By Dr. Ken Broda-Bahm
The law treats factual evidence as a repository possessed by the witness and elicited through testimony. Like a bucket, filled, in the case of your witnesses at least, with the sweet clear water of truth, you just dip in a ladle and out comes the descriptions, the observations, the facts. We acknowledge that the bucket isn't perfect: It holds only so much, and is prone to leaking. But we still treat testimony as the act of information retrieval, not fully accounting for the possibility that the bucket is at all times fundamentally transforming its contents. However, to a degree even greater than researchers expected, a new study (Bridge & Paller, 2012), confirms that transformation during recall is the norm, not the exception. That is, we rewrite every time we remember. In recalling, we reconstruct by mixing the original memories with our recollection of the previous times we've thought about and shared the same information.

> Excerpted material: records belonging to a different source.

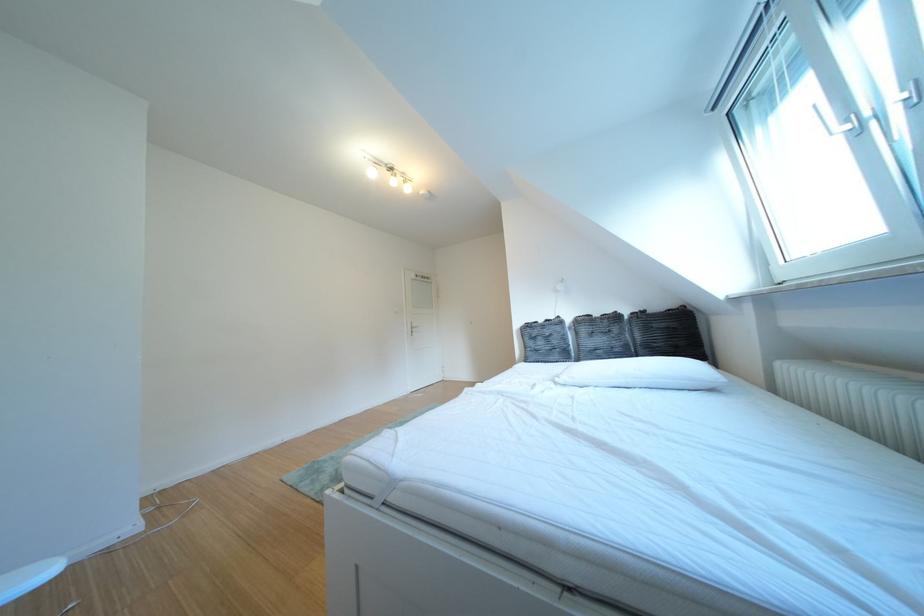
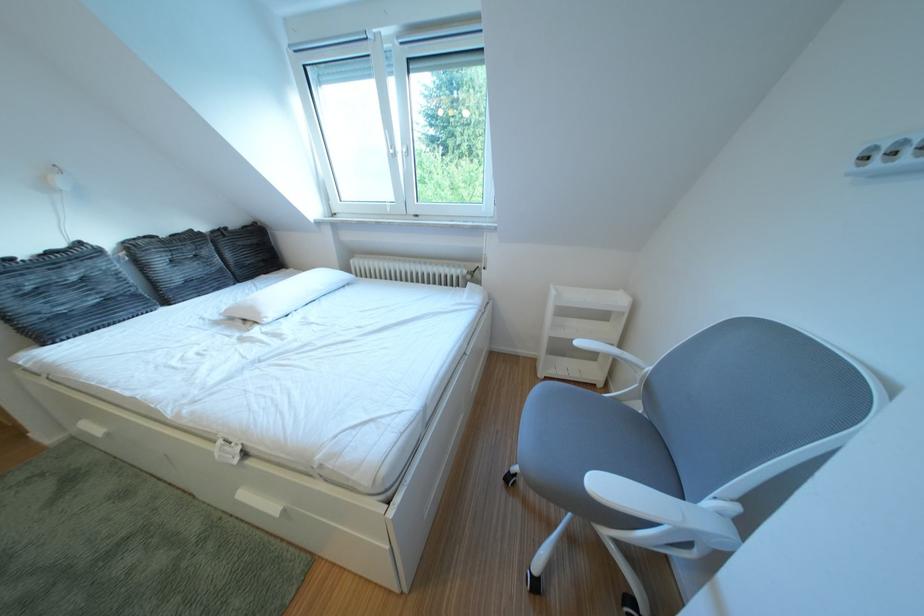
Find the pixel in the second image that matches point (671, 310) in the first image.

(247, 228)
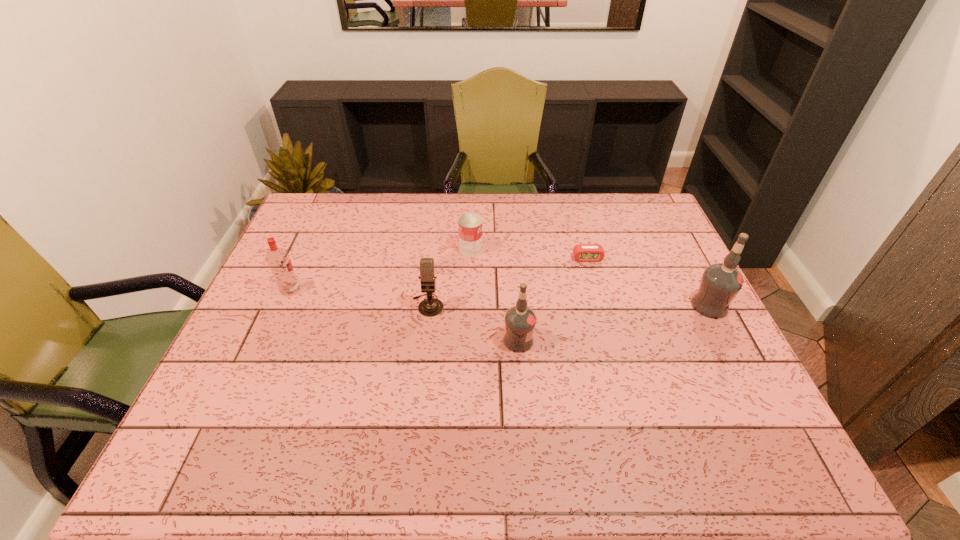
Find the location of a particular element. free space between the third object from left to right and the rightmost vodka is located at coordinates (590, 278).

At what (x,y) coordinates should I click in order to perform the action: click on blank region between the second object from left to right and the tallest object. Please return your answer as a coordinate pair (x, y). This screenshot has height=540, width=960. Looking at the image, I should click on (568, 305).

Where is `vacant area that lies between the rightmost vodka and the fourth object from left to right`? This screenshot has width=960, height=540. vacant area that lies between the rightmost vodka and the fourth object from left to right is located at coordinates (614, 323).

You are a GUI agent. You are given a task and a screenshot of the screen. Output one action in this format:
    pyautogui.click(x=<x>, y=<y>)
    Task: Click on the free space between the nearest vodka and the rightmost vodka
    The image size is (960, 540).
    Given the screenshot: What is the action you would take?
    pyautogui.click(x=614, y=323)

Identify which object is the second closest to the alarm clock. Please provide its 2D coordinates. Your answer should be formatted as a tuple, i.e. [(x, y)], where the tuple contains the x and y coordinates of a point satisfying the conditions above.

[(469, 225)]

Identify which object is located as the third nearest to the shortest object. Please provide its 2D coordinates. Your answer should be formatted as a tuple, i.e. [(x, y)], where the tuple contains the x and y coordinates of a point satisfying the conditions above.

[(520, 320)]

Identify which vodka is the third closest to the alarm clock. Please provide its 2D coordinates. Your answer should be formatted as a tuple, i.e. [(x, y)], where the tuple contains the x and y coordinates of a point satisfying the conditions above.

[(278, 259)]

Identify the location of vodka that is the third closest to the can. tap(720, 283).

Where is `free location that satisfies the following two spatial constraints: 1. on the front-facing side of the shortest object; 2. on the front label of the nearest vodka`? The image size is (960, 540). free location that satisfies the following two spatial constraints: 1. on the front-facing side of the shortest object; 2. on the front label of the nearest vodka is located at coordinates (610, 340).

The width and height of the screenshot is (960, 540). Find the location of `vacant region that satisfies the following two spatial constraints: 1. on the front-facing side of the shortest object; 2. on the front label of the leftmost vodka`. vacant region that satisfies the following two spatial constraints: 1. on the front-facing side of the shortest object; 2. on the front label of the leftmost vodka is located at coordinates (596, 290).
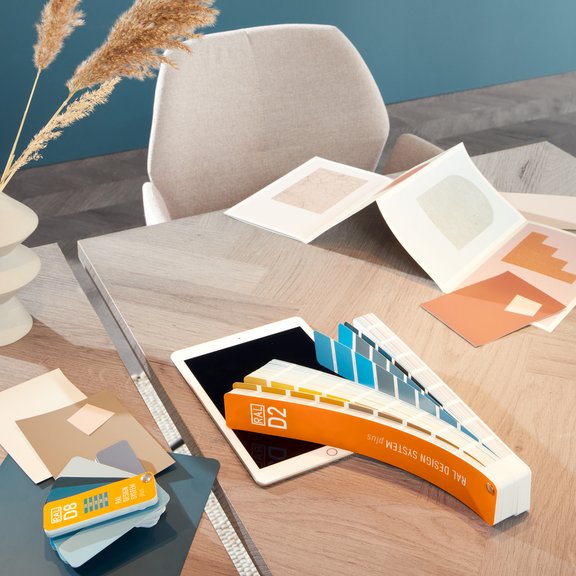
Find the location of a particular element. This screenshot has width=576, height=576. white chair with arms is located at coordinates (332, 84).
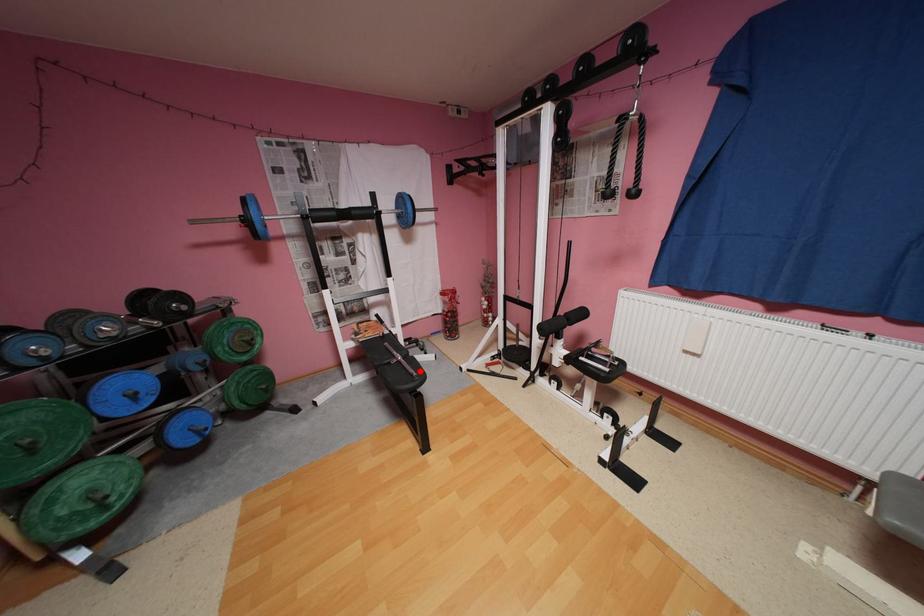
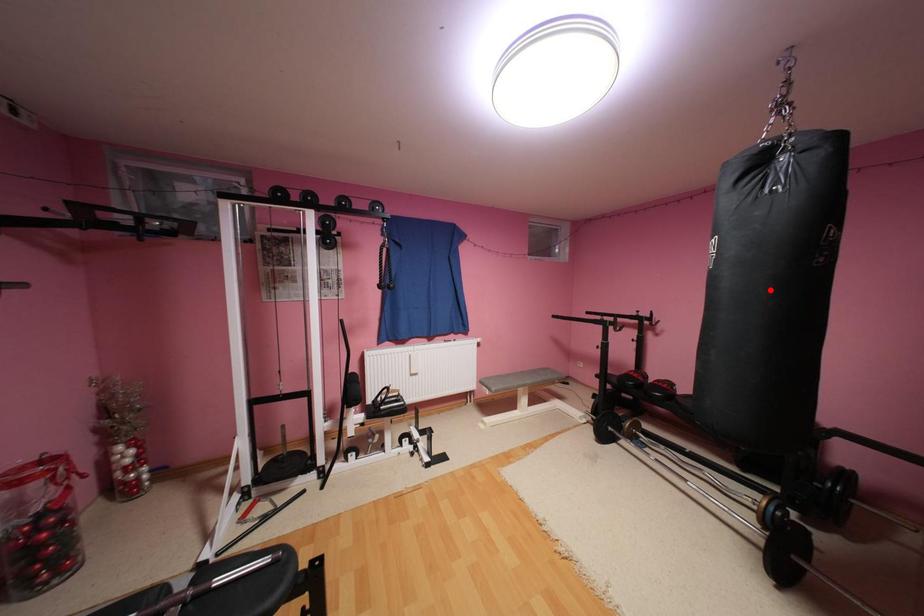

So memory is creative rather than descriptive, and dynamic rather than static. That goes to the heart of a trial court's reliance on testimony. Eyewitnesses in criminal cases get the most attention (which makes sense based on what is at stake), but the problem bears on civil trials as well, because it influences how we should treat all testimony that depends on recollection...which is to say, all fact testimony. Even the civil litigation witness may be creating as much as he is remembering, and it isn't a conscious attempt to mislead. This post looks at the new study and unpacks a few ways that trial lawyers can adapt to the realities of reconstructive memory.